Instrument and method to determine the electrophoretic mobility of nanoparticles and proteins by combining electrical and flow field-flow fractionation.

A new FFF method is presented which combines asymmetrical flow-FFF (AF4) and electrical FFF (ElFFF) in one channel to electrical asymmetrical flow-FFF (EAF4) to overcome the restrictions of pure ElFFF. It allows for measuring electrophoretic mobility (μ) as a function of size. The method provides an absolute value and does not require calibration. Results of μ for two particle standards are in good agreement with values determined by phase analysis light scattering (PALS). There is no requirement for low ionic strength carriers with EAF4. This overcomes one of the main limitations of ElFFF, making it feasible to measure proteins under physiological conditions. EAF4 has the capability to determine μ for individual populations which are resolved into separate peaks. This is demonstrated for a mixture of three polystyrene latex particles with different sizes as well as for the monomer and dimer of BSA and an antibody.
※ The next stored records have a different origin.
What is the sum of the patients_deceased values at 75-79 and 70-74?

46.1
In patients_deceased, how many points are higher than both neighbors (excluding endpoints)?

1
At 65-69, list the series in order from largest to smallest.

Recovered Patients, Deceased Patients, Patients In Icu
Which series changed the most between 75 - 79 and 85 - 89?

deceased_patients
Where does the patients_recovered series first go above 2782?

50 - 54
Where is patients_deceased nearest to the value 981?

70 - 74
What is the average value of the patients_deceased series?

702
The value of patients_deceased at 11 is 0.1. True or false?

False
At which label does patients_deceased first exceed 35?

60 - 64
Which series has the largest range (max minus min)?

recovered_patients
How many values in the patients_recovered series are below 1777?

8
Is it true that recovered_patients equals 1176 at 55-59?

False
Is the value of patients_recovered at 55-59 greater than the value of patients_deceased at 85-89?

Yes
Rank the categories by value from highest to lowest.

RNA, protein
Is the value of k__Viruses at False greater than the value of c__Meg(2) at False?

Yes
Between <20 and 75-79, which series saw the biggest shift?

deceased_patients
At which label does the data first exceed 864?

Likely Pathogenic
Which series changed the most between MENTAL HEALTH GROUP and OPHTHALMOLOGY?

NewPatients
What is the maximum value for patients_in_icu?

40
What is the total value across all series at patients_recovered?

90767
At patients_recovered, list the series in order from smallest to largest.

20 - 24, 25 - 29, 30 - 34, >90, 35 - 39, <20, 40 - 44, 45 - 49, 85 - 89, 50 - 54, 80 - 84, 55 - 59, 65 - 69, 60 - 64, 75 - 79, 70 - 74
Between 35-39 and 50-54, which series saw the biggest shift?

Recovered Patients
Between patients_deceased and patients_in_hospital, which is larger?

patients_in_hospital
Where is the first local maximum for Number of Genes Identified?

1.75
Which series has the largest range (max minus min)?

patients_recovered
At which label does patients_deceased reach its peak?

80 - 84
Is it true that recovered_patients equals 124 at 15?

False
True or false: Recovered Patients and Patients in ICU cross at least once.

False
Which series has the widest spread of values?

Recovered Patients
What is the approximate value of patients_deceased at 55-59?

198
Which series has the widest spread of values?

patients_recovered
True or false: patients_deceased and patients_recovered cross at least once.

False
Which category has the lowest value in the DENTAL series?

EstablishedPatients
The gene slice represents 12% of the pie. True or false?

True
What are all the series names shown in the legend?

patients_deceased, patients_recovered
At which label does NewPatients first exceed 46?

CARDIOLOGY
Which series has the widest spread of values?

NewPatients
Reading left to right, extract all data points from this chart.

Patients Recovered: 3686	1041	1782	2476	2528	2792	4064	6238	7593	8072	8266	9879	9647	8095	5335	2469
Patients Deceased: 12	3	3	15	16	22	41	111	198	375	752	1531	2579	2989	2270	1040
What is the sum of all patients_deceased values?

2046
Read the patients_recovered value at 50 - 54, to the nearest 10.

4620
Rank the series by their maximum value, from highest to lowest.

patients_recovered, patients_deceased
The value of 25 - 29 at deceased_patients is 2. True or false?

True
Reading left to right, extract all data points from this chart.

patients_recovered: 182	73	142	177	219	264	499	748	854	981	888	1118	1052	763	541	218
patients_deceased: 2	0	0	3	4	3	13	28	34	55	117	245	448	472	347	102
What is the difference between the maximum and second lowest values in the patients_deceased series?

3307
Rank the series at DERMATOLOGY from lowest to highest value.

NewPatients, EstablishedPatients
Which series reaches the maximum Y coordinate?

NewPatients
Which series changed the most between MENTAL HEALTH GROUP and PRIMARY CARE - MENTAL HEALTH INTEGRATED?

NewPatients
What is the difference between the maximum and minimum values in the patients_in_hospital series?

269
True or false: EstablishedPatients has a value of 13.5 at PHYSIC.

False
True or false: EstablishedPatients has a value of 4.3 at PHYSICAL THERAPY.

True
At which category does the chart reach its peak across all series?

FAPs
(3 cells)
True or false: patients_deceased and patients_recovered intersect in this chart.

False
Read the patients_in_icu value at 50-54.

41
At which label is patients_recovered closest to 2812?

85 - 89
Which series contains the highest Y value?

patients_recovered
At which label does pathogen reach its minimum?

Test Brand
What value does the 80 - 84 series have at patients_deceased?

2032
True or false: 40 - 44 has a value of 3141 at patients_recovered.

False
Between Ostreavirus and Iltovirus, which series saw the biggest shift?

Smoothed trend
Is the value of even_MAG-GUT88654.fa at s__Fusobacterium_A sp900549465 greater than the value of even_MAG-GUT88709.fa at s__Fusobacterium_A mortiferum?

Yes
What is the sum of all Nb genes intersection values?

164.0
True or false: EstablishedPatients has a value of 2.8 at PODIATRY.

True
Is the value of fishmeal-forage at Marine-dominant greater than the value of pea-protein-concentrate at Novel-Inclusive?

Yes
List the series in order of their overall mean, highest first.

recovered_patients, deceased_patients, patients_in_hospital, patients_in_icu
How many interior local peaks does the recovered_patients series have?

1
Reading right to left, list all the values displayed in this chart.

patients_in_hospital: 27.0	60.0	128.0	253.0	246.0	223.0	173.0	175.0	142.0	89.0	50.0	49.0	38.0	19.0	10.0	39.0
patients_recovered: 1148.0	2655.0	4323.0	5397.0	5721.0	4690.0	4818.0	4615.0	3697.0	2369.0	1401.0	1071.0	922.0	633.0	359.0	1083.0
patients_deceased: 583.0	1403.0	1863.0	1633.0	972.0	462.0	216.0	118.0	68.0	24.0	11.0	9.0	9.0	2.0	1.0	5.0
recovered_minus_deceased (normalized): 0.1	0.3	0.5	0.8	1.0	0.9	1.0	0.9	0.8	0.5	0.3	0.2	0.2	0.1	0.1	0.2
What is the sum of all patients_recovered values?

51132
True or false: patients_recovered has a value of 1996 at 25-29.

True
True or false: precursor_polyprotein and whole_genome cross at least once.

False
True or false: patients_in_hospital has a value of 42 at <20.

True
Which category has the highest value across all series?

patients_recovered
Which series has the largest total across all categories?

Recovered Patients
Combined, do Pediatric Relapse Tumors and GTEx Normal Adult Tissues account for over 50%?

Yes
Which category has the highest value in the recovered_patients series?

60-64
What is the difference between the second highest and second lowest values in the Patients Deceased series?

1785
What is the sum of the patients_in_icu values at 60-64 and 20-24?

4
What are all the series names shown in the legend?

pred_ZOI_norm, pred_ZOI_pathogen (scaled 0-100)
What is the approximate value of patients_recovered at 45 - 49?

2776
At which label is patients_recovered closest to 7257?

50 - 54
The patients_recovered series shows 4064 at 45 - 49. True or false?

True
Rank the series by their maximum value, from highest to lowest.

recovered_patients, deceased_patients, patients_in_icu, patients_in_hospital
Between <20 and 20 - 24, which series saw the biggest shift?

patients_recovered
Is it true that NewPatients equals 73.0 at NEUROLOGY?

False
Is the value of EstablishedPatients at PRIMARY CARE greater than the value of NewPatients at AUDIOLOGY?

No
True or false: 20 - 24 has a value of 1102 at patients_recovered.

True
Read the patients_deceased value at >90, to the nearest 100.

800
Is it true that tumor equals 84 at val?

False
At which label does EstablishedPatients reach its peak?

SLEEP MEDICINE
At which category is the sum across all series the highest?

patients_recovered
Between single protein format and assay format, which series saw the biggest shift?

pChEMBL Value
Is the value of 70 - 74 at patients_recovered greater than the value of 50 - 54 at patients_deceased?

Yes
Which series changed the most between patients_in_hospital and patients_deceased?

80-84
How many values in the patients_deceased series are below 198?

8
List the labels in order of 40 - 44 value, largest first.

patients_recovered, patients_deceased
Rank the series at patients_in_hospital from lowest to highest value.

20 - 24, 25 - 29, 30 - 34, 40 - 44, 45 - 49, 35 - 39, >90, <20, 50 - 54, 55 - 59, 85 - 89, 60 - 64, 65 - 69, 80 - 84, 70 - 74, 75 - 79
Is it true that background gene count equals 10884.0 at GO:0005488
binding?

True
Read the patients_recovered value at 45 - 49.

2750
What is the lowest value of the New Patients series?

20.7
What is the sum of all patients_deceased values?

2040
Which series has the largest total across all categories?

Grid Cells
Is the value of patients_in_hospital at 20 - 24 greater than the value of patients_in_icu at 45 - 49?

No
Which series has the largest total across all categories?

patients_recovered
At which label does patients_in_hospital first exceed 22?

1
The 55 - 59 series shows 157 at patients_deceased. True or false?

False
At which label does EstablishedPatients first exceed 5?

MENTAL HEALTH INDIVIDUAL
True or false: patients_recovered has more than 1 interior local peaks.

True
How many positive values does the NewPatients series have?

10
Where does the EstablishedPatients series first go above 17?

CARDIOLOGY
The experimental setup consists of an AF4 channel with added electrodes; one is placed beneath the frit at the bottom wall and the other covers the inside of the upper channel plate. This design minimizes contamination from the electrolysis reactions by keeping the particles distant from the electrodes. In addition the applied voltage range is low (1.5-5 V), which reduces the quantity of gaseous electrolysis products below a threshold that interferes with the laminar flow profile or detector signals. Besides measuring μ, the method can be useful to improve the separation between sample components compared to pure flow-FFF. For two proteins (BSA and a monoclonal antibody), enhanced resolution of the monomer and dimer is achieved by applying an electric field.